Task instructions: The expected output is every line of the data exactly as shown, minus the images.

Items from a dataset:
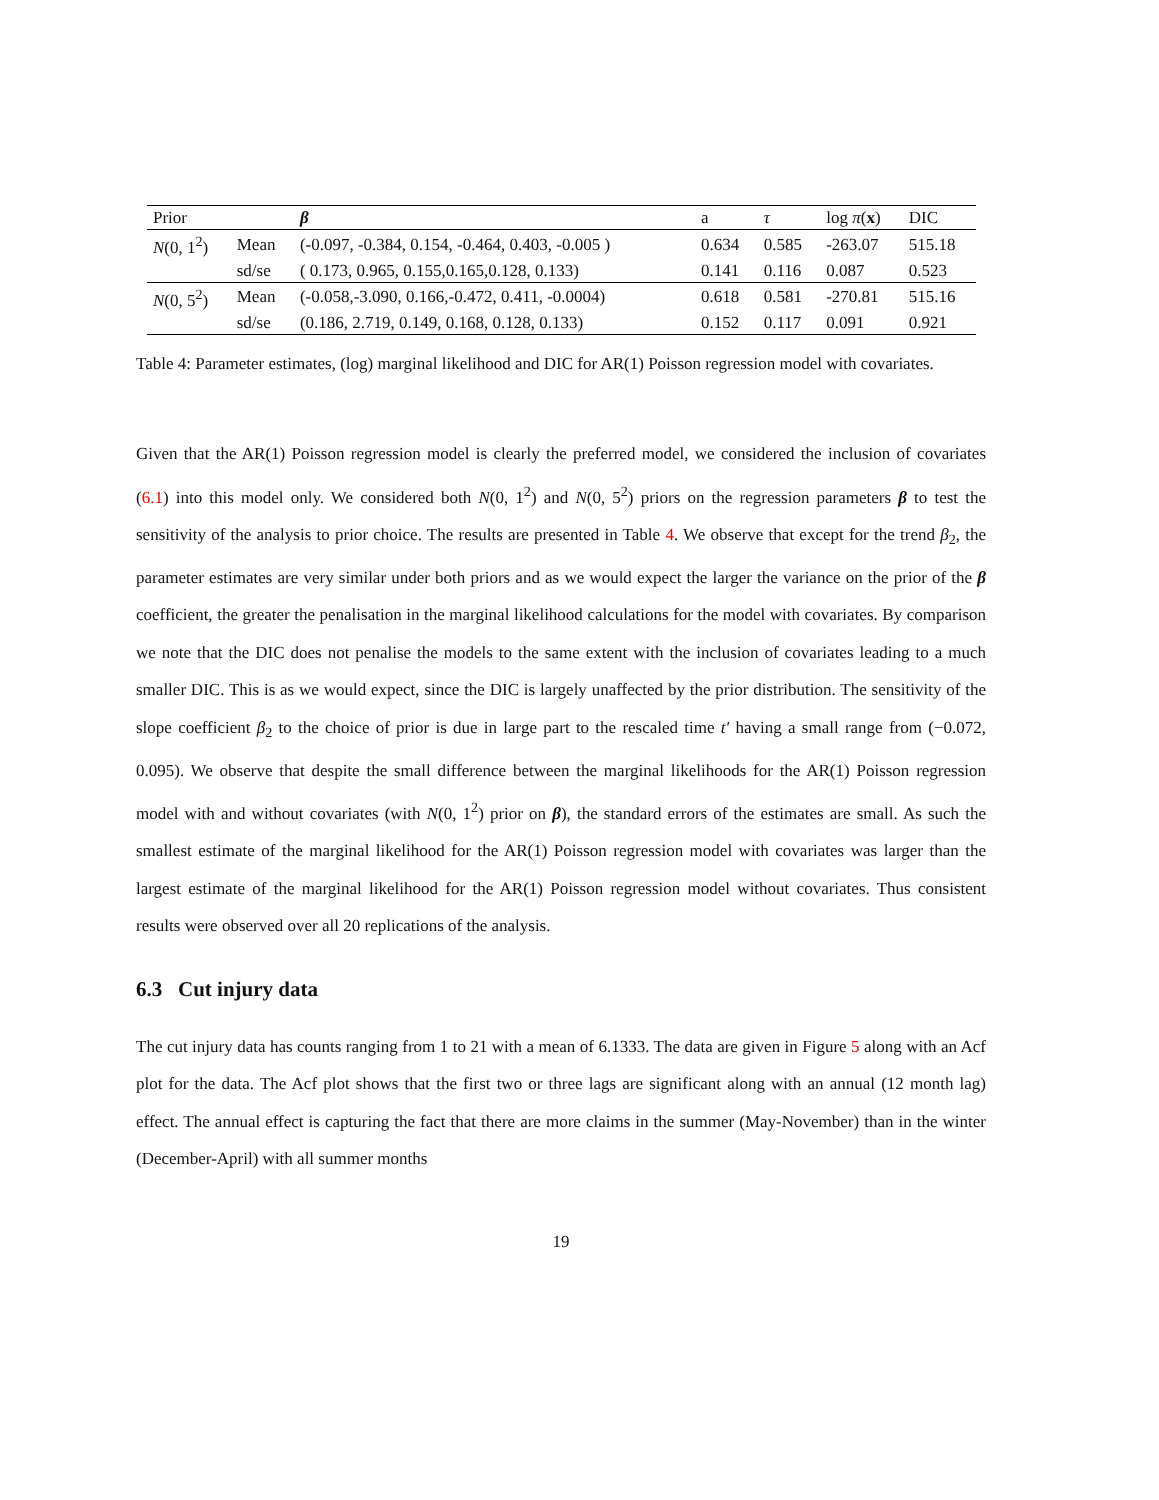| Prior | | β | a | τ | log π ( x ) | DIC |
| --- | --- | --- | --- | --- | --- | --- |
| N (0, 1<sup>2</sup>) | Mean | (-0.097, -0.384, 0.154, -0.464, 0.403, -0.005 ) | 0.634 | 0.585 | -263.07 | 515.18 |
| | sd/se | ( 0.173, 0.965, 0.155,0.165,0.128, 0.133) | 0.141 | 0.116 | 0.087 | 0.523 |
| N (0, 5<sup>2</sup>) | Mean | (-0.058,-3.090, 0.166,-0.472, 0.411, -0.0004) | 0.618 | 0.581 | -270.81 | 515.16 |
| | sd/se | (0.186, 2.719, 0.149, 0.168, 0.128, 0.133) | 0.152 | 0.117 | 0.091 | 0.921 |
Table 4: Parameter estimates, (log) marginal likelihood and DIC for AR(1) Poisson regression model with covariates.
Given that the AR(1) Poisson regression model is clearly the preferred model, we considered the inclusion of covariates (6.1) into this model only. We considered both N(0, 1<sup>2</sup>) and N(0, 5<sup>2</sup>) priors on the regression parameters β to test the sensitivity of the analysis to prior choice. The results are presented in Table 4. We observe that except for the trend β<sub>2</sub>, the parameter estimates are very similar under both priors and as we would expect the larger the variance on the prior of the β coefficient, the greater the penalisation in the marginal likelihood calculations for the model with covariates. By comparison we note that the DIC does not penalise the models to the same extent with the inclusion of covariates leading to a much smaller DIC. This is as we would expect, since the DIC is largely unaffected by the prior distribution. The sensitivity of the slope coefficient β<sub>2</sub> to the choice of prior is due in large part to the rescaled time t′ having a small range from (−0.072, 0.095). We observe that despite the small difference between the marginal likelihoods for the AR(1) Poisson regression model with and without covariates (with N(0, 1<sup>2</sup>) prior on β), the standard errors of the estimates are small. As such the smallest estimate of the marginal likelihood for the AR(1) Poisson regression model with covariates was larger than the largest estimate of the marginal likelihood for the AR(1) Poisson regression model without covariates. Thus consistent results were observed over all 20 replications of the analysis.
6.3 Cut injury data
The cut injury data has counts ranging from 1 to 21 with a mean of 6.1333. The data are given in Figure 5 along with an Acf plot for the data. The Acf plot shows that the first two or three lags are significant along with an annual (12 month lag) effect. The annual effect is capturing the fact that there are more claims in the summer (May-November) than in the winter (December-April) with all summer months
19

Exercise answer:
| Prior | | β | a | τ | log π ( x ) | DIC |
| --- | --- | --- | --- | --- | --- | --- |
| N (0, 1<sup>2</sup>) | Mean | (-0.097, -0.384, 0.154, -0.464, 0.403, -0.005 ) | 0.634 | 0.585 | -263.07 | 515.18 |
| | sd/se | ( 0.173, 0.965, 0.155,0.165,0.128, 0.133) | 0.141 | 0.116 | 0.087 | 0.523 |
| N (0, 5<sup>2</sup>) | Mean | (-0.058,-3.090, 0.166,-0.472, 0.411, -0.0004) | 0.618 | 0.581 | -270.81 | 515.16 |
| | sd/se | (0.186, 2.719, 0.149, 0.168, 0.128, 0.133) | 0.152 | 0.117 | 0.091 | 0.921 |
Table 4: Parameter estimates, (log) marginal likelihood and DIC for AR(1) Poisson regression model with covariates.
Given that the AR(1) Poisson regression model is clearly the preferred model, we considered the inclusion of covariates (6.1) into this model only. We considered both N(0, 1<sup>2</sup>) and N(0, 5<sup>2</sup>) priors on the regression parameters β to test the sensitivity of the analysis to prior choice. The results are presented in Table 4. We observe that except for the trend β<sub>2</sub>, the parameter estimates are very similar under both priors and as we would expect the larger the variance on the prior of the β coefficient, the greater the penalisation in the marginal likelihood calculations for the model with covariates. By comparison we note that the DIC does not penalise the models to the same extent with the inclusion of covariates leading to a much smaller DIC. This is as we would expect, since the DIC is largely unaffected by the prior distribution. The sensitivity of the slope coefficient β<sub>2</sub> to the choice of prior is due in large part to the rescaled time t′ having a small range from (−0.072, 0.095). We observe that despite the small difference between the marginal likelihoods for the AR(1) Poisson regression model with and without covariates (with N(0, 1<sup>2</sup>) prior on β), the standard errors of the estimates are small. As such the smallest estimate of the marginal likelihood for the AR(1) Poisson regression model with covariates was larger than the largest estimate of the marginal likelihood for the AR(1) Poisson regression model without covariates. Thus consistent results were observed over all 20 replications of the analysis.
6.3 Cut injury data
The cut injury data has counts ranging from 1 to 21 with a mean of 6.1333. The data are given in Figure 5 along with an Acf plot for the data. The Acf plot shows that the first two or three lags are significant along with an annual (12 month lag) effect. The annual effect is capturing the fact that there are more claims in the summer (May-November) than in the winter (December-April) with all summer months
19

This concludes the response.